■ **Task directions**
For the entries below, copy exactly the line that contains "vfov_deg: 44.2" through the line that contains "focal_mm: 4.5", both ends included, and exclude all pictures.

[Recorded data]
____________
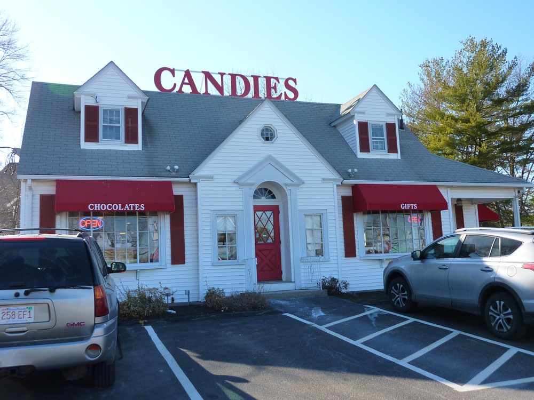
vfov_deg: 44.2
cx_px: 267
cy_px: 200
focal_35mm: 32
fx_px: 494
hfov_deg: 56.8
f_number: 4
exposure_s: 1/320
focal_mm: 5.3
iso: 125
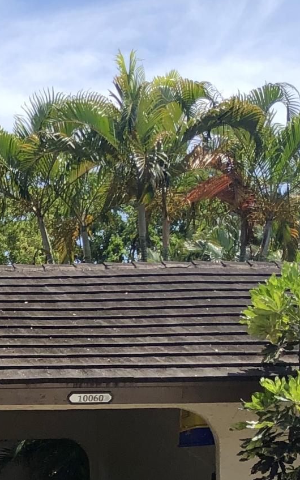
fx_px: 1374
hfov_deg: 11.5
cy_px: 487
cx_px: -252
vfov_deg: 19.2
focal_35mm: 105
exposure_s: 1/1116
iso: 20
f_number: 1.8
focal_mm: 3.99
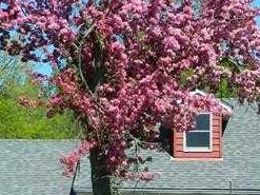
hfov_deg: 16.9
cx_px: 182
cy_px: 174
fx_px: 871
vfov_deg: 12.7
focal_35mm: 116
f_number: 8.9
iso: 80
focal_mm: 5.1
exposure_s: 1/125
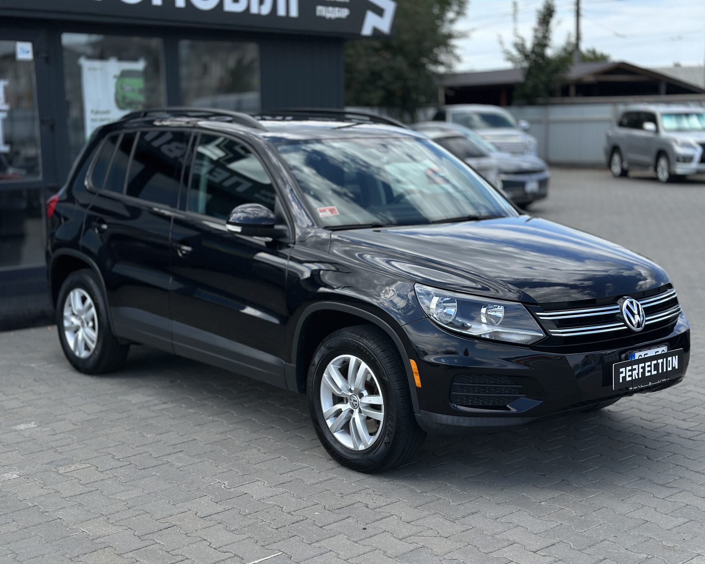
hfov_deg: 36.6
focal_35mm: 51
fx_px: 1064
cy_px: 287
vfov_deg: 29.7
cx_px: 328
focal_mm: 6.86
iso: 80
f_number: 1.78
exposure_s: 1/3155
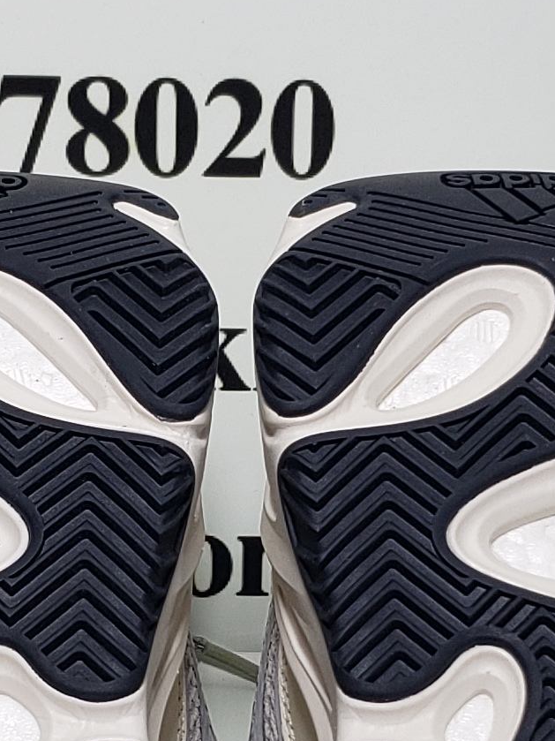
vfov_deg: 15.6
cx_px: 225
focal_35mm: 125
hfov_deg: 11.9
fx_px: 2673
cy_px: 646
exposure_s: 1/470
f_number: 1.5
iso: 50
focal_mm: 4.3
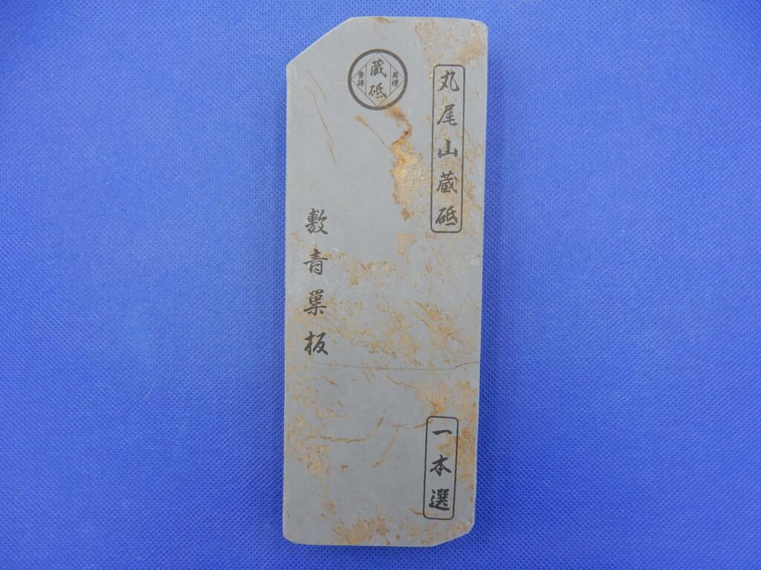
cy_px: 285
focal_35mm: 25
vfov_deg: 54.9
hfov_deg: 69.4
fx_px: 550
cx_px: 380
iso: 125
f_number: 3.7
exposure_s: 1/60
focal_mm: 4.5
____________
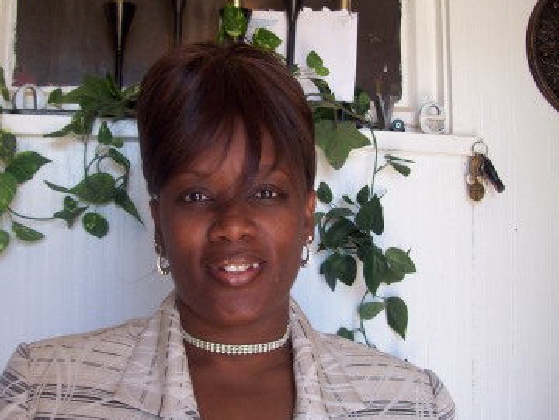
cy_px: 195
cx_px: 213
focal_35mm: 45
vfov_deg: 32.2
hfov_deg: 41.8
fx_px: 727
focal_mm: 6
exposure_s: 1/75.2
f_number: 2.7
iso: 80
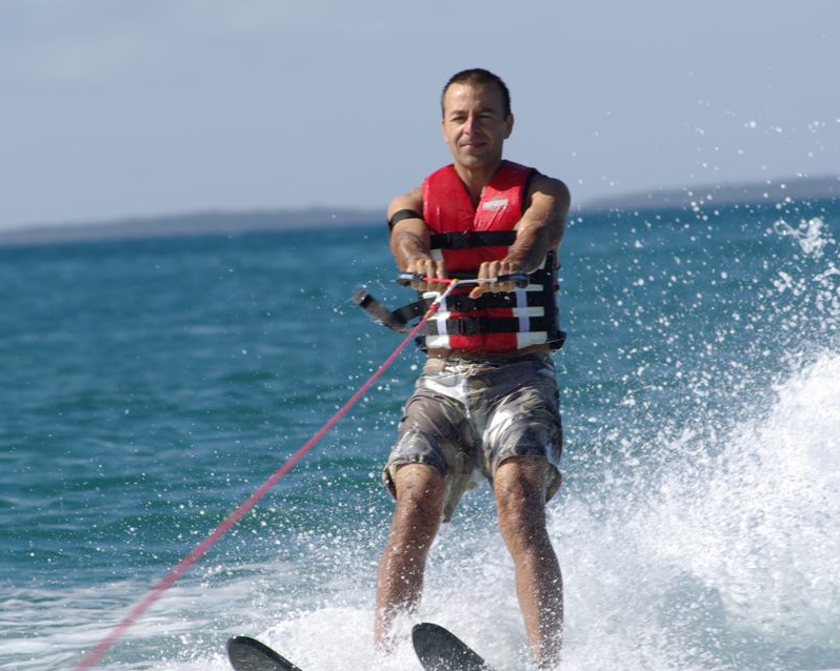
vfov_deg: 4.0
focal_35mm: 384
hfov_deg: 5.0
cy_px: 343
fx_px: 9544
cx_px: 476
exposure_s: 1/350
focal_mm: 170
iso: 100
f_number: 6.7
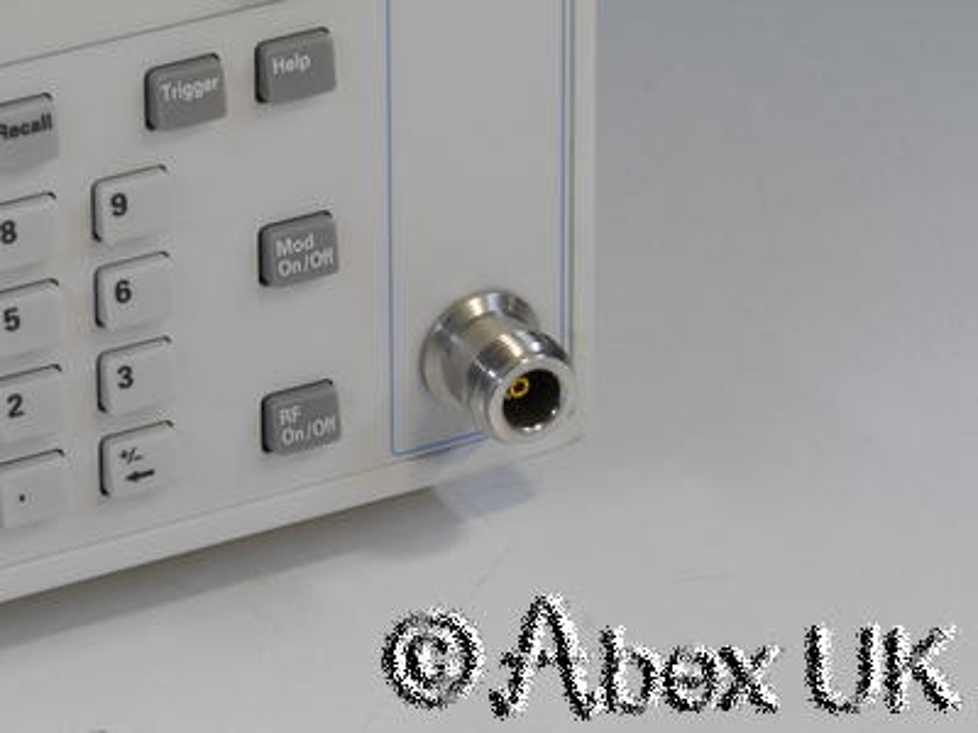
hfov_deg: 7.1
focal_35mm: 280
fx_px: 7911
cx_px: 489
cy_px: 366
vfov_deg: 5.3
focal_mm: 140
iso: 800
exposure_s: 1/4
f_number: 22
____________
■ **Reply to the exercise**
vfov_deg: 44.2
cx_px: 267
cy_px: 200
focal_35mm: 32
fx_px: 494
hfov_deg: 56.8
f_number: 4
exposure_s: 1/320
focal_mm: 5.3
iso: 125
fx_px: 1374
hfov_deg: 11.5
cy_px: 487
cx_px: -252
vfov_deg: 19.2
focal_35mm: 105
exposure_s: 1/1116
iso: 20
f_number: 1.8
focal_mm: 3.99
hfov_deg: 16.9
cx_px: 182
cy_px: 174
fx_px: 871
vfov_deg: 12.7
focal_35mm: 116
f_number: 8.9
iso: 80
focal_mm: 5.1
exposure_s: 1/125
hfov_deg: 36.6
focal_35mm: 51
fx_px: 1064
cy_px: 287
vfov_deg: 29.7
cx_px: 328
focal_mm: 6.86
iso: 80
f_number: 1.78
exposure_s: 1/3155
vfov_deg: 15.6
cx_px: 225
focal_35mm: 125
hfov_deg: 11.9
fx_px: 2673
cy_px: 646
exposure_s: 1/470
f_number: 1.5
iso: 50
focal_mm: 4.3
cy_px: 285
focal_35mm: 25
vfov_deg: 54.9
hfov_deg: 69.4
fx_px: 550
cx_px: 380
iso: 125
f_number: 3.7
exposure_s: 1/60
focal_mm: 4.5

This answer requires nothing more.